Today’s employment data report for May will be release at 8:30 pm. That report is a precursor to Friday U.S. employment situation report for May, which is expected to show the key non-farm jobs number at up 325K, after a rise of 428K reported in April. The U.S. unemployment rate is expected to be 3.5% versus 3.6% reported in April. This data is always high on investors’ radars.
Any weakness in the data could weaken the Federal Reserve’s hawkish position, allowing gold prices to rise. As market investors worry about the economic consequences of the Fed’s excessive rate hikes, gold is catching the safe-haven bid this week. Investor concerns that the Fed will not ease up on its rate-hiking campaign anytime soon are kick starting safe-haven flows. Wage pressures in the United States are not subsiding, which should maintain inflationary pressures high for a few months longer.
Furthermore, the escalation in Ukraine may result in increased safe-haven flows into gold. The battle in Ukraine may escalate now that the US has suggested that it will provide advanced rocket systems to Ukraine.

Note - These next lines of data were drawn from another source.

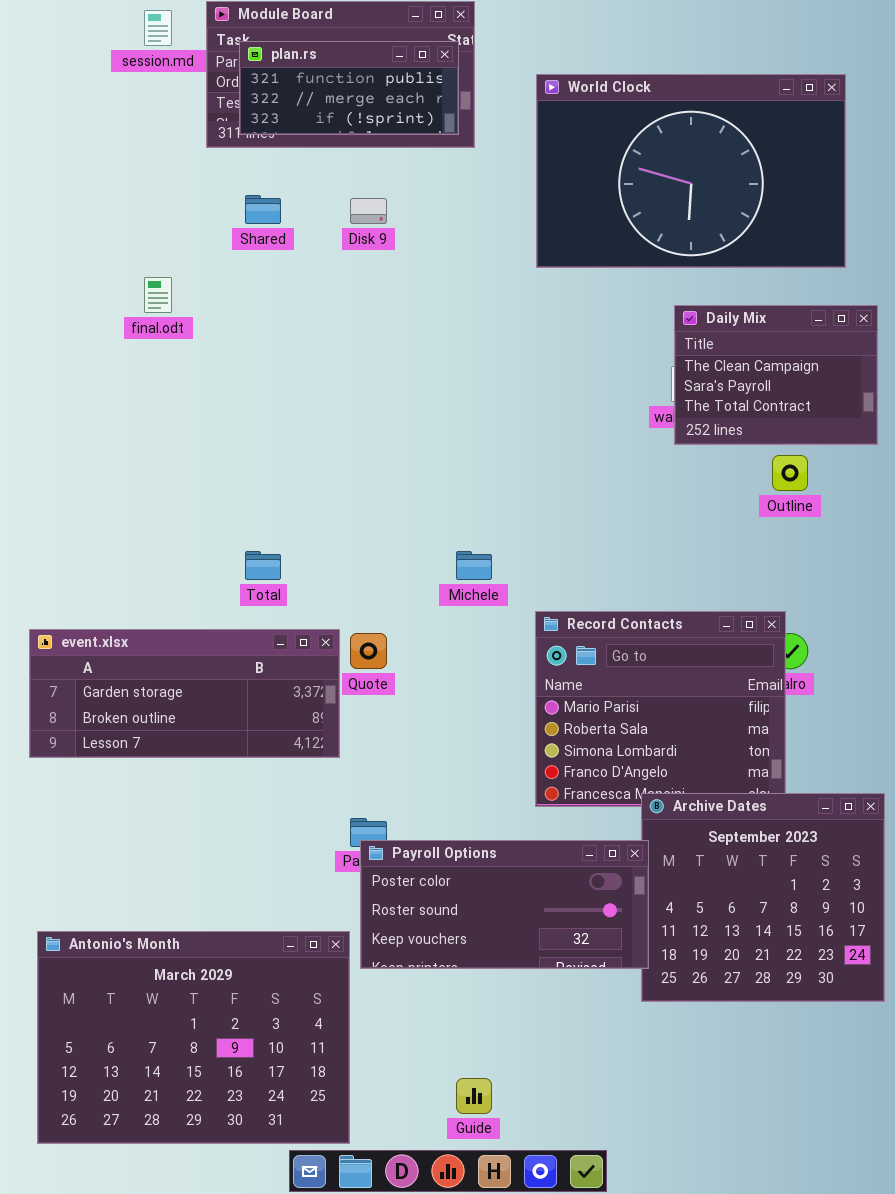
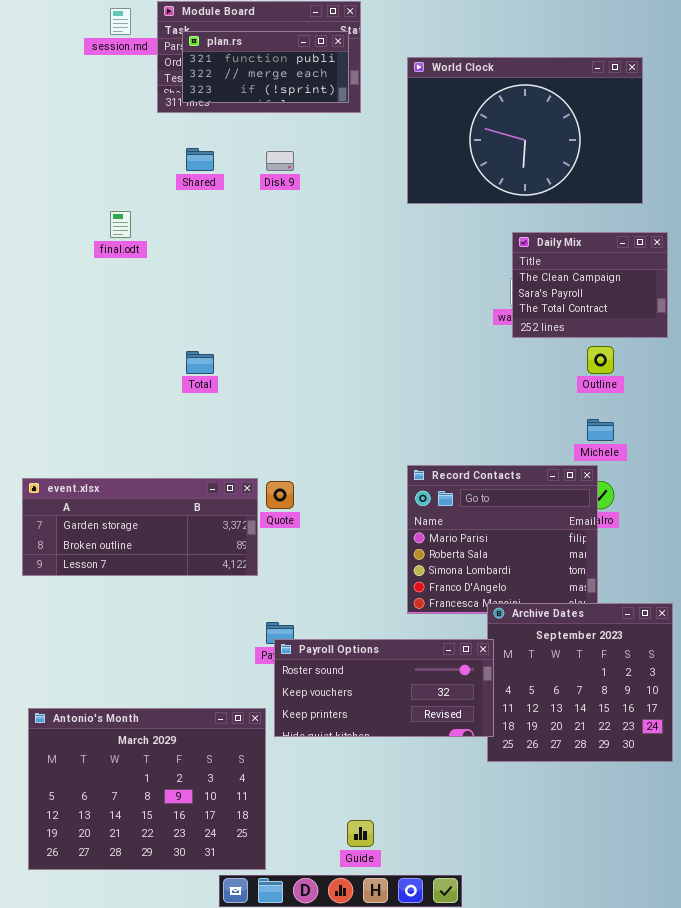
Total: [245,551,281,580] -> [186,351,214,374], moved
Michele: [456,551,492,580] -> [587,419,614,441], moved
Payroll Options: [360,840,649,969] -> [274,639,494,737], scrolled down 1 row

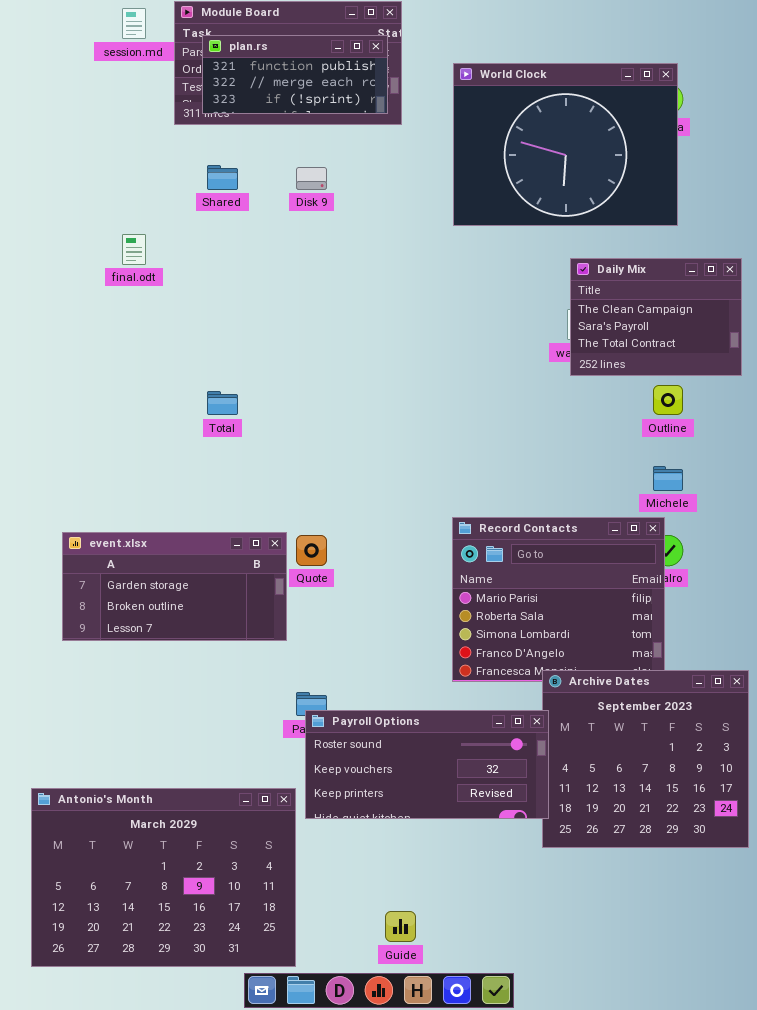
World Clock: [407,57,643,204] -> [453,63,678,226], resized
event.xlsx: [22,478,258,576] -> [62,532,287,641], resized

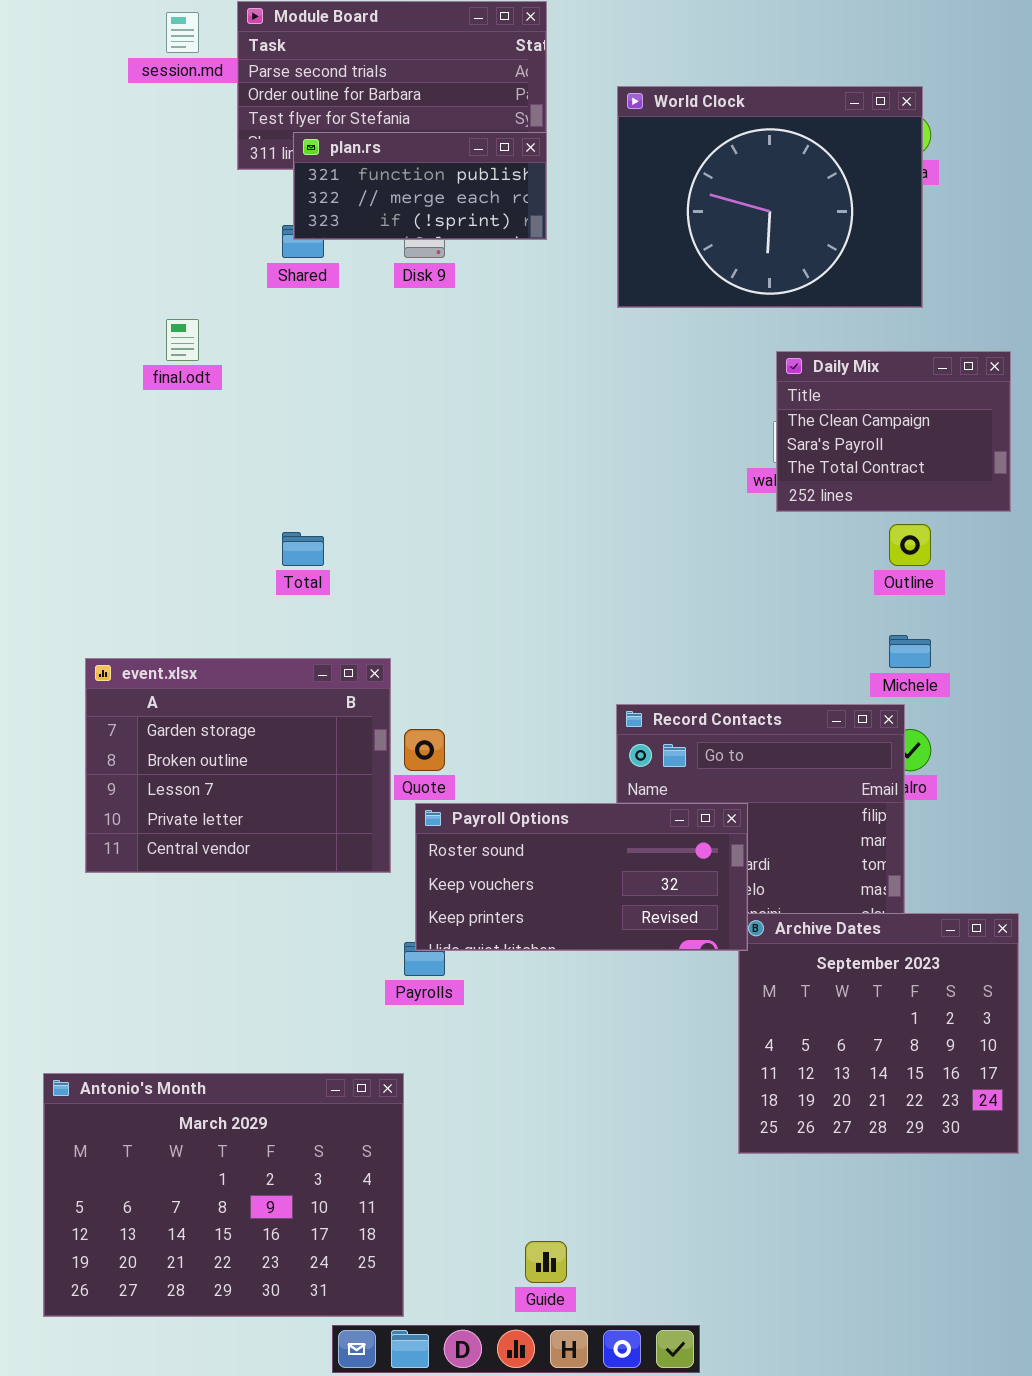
plan.rs: [202,35,388,114] -> [293,132,547,240], moved
event.xlsx: [62,532,287,641] -> [85,658,391,873], resized
Payroll Options: [305,710,549,819] -> [415,803,748,951], moved

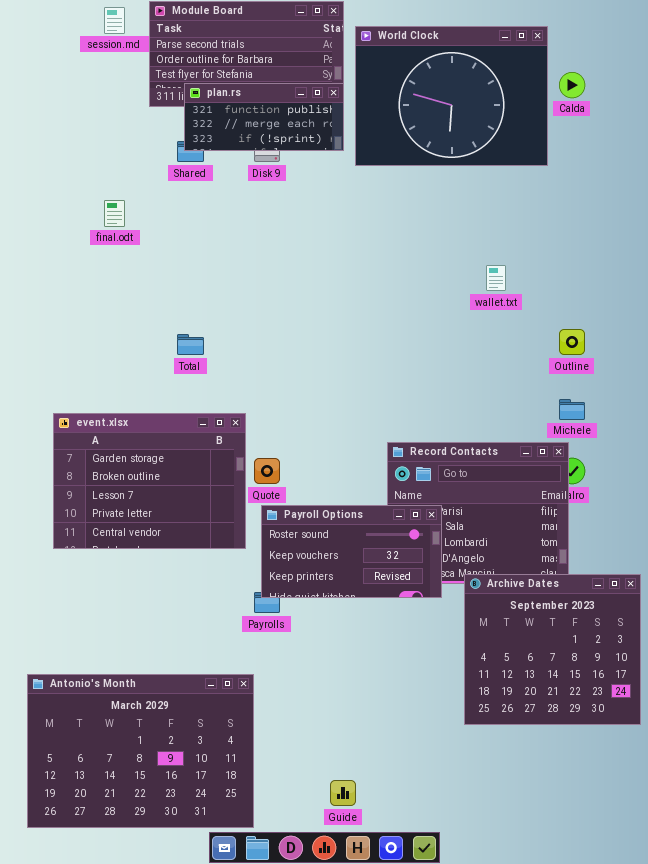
World Clock: [617,86,923,308] -> [355,26,548,166], moved
Daily Mix: [776,351,1011,512] -> none, closed
Payroll Options: [415,803,748,951] -> [261,505,442,598], resized

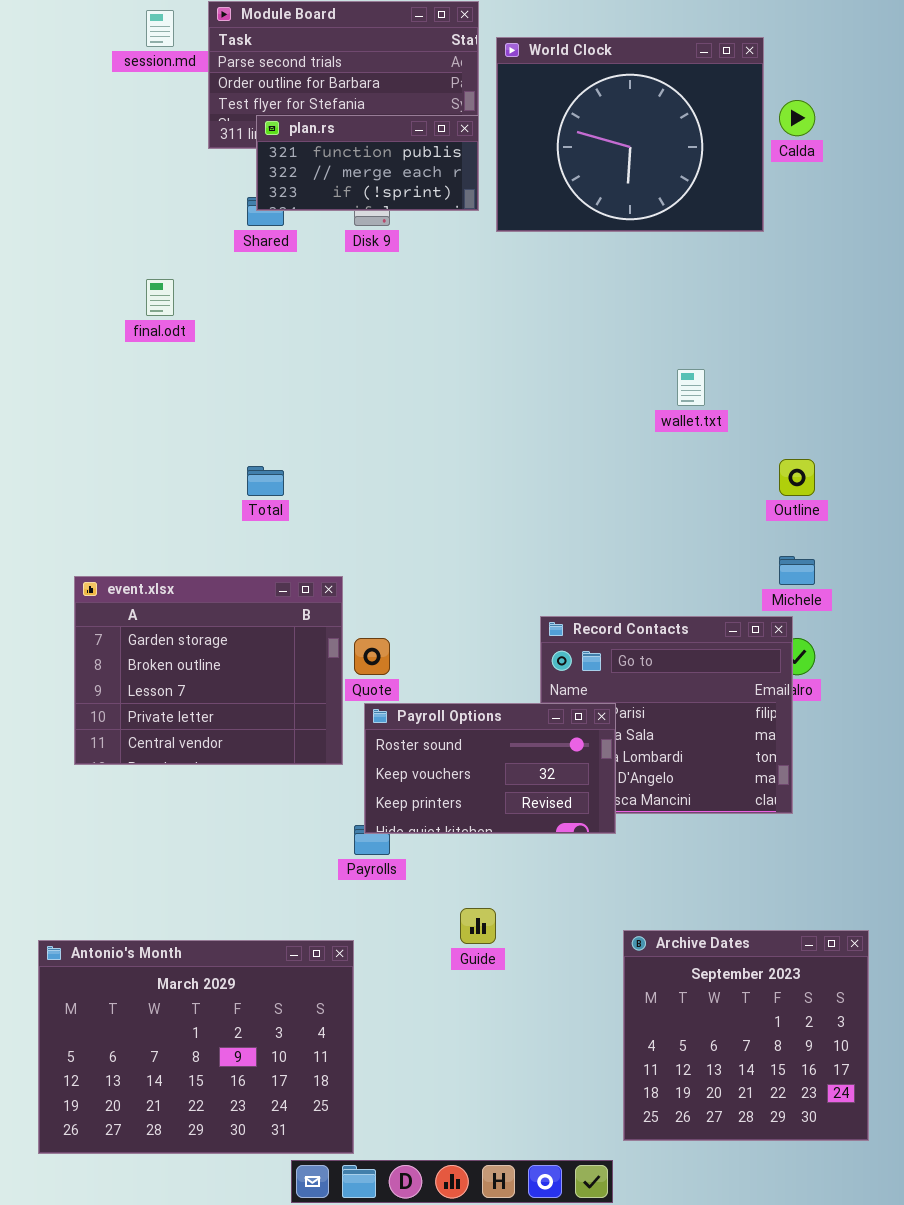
Archive Dates: [464,574,641,725] -> [623,930,869,1141], moved
Guide: [330,780,356,806] -> [460,908,496,944], moved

Technically, gold prices were poised to close at a four-week high close. A downtrend on the daily bar chart has at least temporarily been negated. Bears still have the overall near-term technical advantage but the bulls have gained momentum. Bulls’ next upside price objective is to produce a close above solid resistance at $1,900 Bears’ next near-term downside price objective is pushing futures prices below solid technical support at $1,800. First resistance is seen at $1,882 and then at $1,900. First support is seen at $1,850 and then at this week’s low of $1,830.